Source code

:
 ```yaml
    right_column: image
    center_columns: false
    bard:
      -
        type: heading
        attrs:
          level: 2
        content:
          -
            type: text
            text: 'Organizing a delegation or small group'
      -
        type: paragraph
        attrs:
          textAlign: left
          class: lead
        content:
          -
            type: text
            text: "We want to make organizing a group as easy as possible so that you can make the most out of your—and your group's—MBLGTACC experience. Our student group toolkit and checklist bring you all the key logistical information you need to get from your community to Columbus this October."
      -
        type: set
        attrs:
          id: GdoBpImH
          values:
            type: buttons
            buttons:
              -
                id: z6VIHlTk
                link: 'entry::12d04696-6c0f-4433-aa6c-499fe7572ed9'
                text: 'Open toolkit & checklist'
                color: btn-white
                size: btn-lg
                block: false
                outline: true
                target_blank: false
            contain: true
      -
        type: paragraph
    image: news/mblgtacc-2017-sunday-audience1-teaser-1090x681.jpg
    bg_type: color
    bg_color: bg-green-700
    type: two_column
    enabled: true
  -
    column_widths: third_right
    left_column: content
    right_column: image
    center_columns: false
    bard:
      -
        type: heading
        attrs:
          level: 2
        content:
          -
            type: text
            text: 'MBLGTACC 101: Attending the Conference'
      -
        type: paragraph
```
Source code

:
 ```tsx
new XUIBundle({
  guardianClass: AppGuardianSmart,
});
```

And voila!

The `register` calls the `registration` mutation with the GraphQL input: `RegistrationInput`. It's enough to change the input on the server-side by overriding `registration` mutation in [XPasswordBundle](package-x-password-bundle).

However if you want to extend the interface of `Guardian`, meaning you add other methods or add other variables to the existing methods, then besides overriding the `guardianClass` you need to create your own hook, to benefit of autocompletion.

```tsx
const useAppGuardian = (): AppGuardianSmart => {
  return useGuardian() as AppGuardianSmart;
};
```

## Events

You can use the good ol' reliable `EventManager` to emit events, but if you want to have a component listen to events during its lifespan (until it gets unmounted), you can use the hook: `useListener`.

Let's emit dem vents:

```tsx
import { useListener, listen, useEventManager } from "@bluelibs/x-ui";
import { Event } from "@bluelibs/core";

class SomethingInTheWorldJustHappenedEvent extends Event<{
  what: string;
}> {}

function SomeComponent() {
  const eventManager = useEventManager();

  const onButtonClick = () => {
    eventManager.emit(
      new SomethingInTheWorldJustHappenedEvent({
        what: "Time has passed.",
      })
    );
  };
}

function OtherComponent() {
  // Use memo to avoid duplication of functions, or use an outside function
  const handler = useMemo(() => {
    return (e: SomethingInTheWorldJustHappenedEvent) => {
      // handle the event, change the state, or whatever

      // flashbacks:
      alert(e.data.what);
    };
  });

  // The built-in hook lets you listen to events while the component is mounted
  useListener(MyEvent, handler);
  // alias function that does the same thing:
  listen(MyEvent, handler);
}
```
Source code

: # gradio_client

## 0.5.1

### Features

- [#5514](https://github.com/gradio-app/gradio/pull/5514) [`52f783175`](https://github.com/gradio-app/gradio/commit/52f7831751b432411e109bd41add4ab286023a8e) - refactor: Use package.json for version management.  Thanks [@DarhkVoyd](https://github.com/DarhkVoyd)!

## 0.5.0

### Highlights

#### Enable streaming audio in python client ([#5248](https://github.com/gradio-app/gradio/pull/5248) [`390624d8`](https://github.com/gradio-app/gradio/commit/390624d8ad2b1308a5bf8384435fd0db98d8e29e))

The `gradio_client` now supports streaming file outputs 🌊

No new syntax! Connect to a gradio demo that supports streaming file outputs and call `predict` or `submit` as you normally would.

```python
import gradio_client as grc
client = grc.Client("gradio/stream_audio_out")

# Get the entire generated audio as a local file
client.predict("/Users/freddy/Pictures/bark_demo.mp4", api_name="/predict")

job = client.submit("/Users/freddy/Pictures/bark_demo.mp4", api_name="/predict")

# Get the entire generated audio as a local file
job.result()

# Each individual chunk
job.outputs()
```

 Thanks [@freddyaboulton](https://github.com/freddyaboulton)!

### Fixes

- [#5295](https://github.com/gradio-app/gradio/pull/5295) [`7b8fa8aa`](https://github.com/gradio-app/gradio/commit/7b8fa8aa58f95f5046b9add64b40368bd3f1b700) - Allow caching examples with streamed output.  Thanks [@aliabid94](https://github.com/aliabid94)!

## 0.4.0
------------------------
Assignment: For every line of the records with the string "useListener", add one to a tally; give the final tally alone.

Response: 3